The point is to eliminate the writes for the address and buffer
fields in the ring descriptor right? I don't really see the point
because you have to twiggle at least the owner bit, so you
always have a cacheline sized transaction on the bus.
And that would likely include the ring descriptor anyways, just
implicitely in the read-modify-write cycle.



True. Without the proposed hardware change to the 1 GbE abd 10GbE adapter,
I doubt this could be eliminated. There would still be the need to free the descriptor
from the ring buffer and this does require touching this memory. Scrap that idea.
The long term solution is for the card vendors to enable a batch mode for submission
of ring buffer entries that do not require clearing any fields, but that simply would
take an entire slate of newly allocated s/g entries and swap them between tables.

for sparse conditions, an interrupt when packet(s) are pending is already instrumented
in these adapters, so adding this capability would not be diffidult. I've probed around
with some of these vendors with these discussions, and for the Intel adapters, it would
require a change to the chipset, but not a major one. It's doable.

If you're worried about the latencies of the separate writes
you could always use write combining to combine the writes.
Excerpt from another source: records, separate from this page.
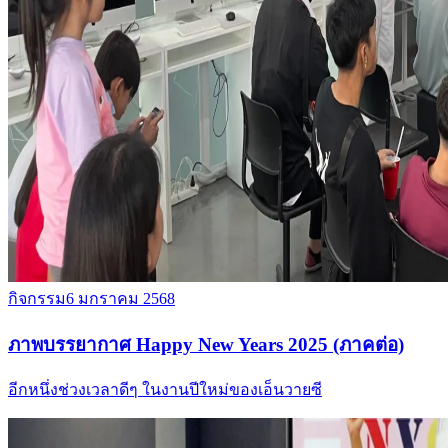
กิจกรรม
6 มกราคม 2568
ภาพบรรยากาศ Happy New Years 2025 (ภาคต่อ)
อีกหนึ่งช่วงเวลาดีๆ ในงานปีใหม่ของเอ็นวายซี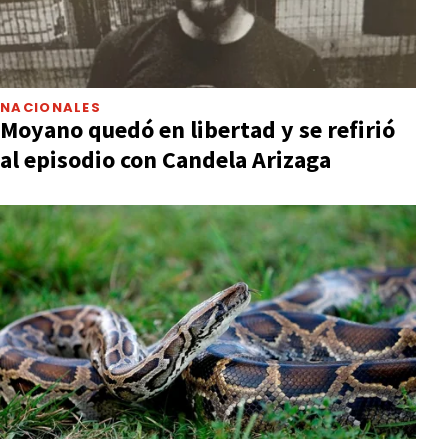
NACIONALES
Moyano quedó en libertad y se refirió
al episodio con Candela Arizaga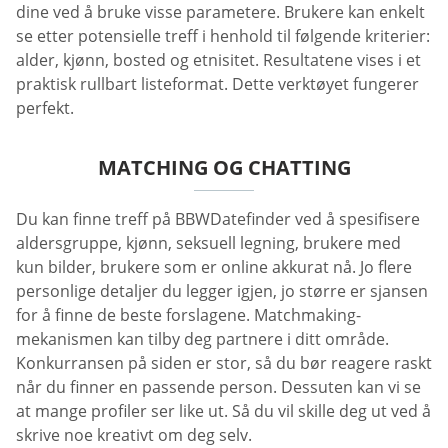
dine ved å bruke visse parametere. Brukere kan enkelt
se etter potensielle treff i henhold til følgende kriterier:
alder, kjønn, bosted og etnisitet. Resultatene vises i et
praktisk rullbart listeformat. Dette verktøyet fungerer
perfekt.
MATCHING OG CHATTING
Du kan finne treff på BBWDatefinder ved å spesifisere
aldersgruppe, kjønn, seksuell legning, brukere med
kun bilder, brukere som er online akkurat nå. Jo flere
personlige detaljer du legger igjen, jo større er sjansen
for å finne de beste forslagene. Matchmaking-
mekanismen kan tilby deg partnere i ditt område.
Konkurransen på siden er stor, så du bør reagere raskt
når du finner en passende person. Dessuten kan vi se
at mange profiler ser like ut. Så du vil skille deg ut ved å
skrive noe kreativt om deg selv.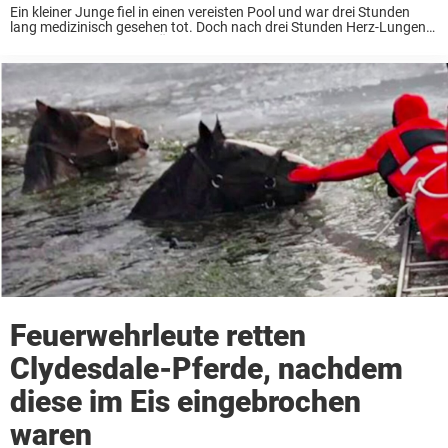
Ein kleiner Junge fiel in einen vereisten Pool und war drei Stunden
lang medizinisch gesehen tot. Doch nach drei Stunden Herz-Lungen-
Wiederbelebung konnte Ärzte das Leben des einjährigen Waylon
Saunders retten. Nach Angaben der Weltgesundheitsorganisation
(WHO) ...
Feuerwehrleute retten
Clydesdale-Pferde, nachdem
diese im Eis eingebrochen
waren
If you write the full cache line you could possibly even
avoid the read in this cae.

On x86-64 it can be enabled for writel/writeq with CONFIG_UNORDERED_IO.
You just have to be careful to add all the required memory
barriers, but the driver should have that already if it works
on IA64/sparc64/alpha/ppc64.

It's an experimental option not enabled by default on x86-64 because
the performance implications haven't been really investigated well.
You could probably do it on i386 too by setting the right MSR
or adding a ioremap_wc()


I will look at this feature and see how much it helps. Long term, folks should
inquire from the board vendors if they would be willing to instrument something
like this. Then the OS's could actually use 10GbE. The buses support the
bandwidth today, and I have measured it.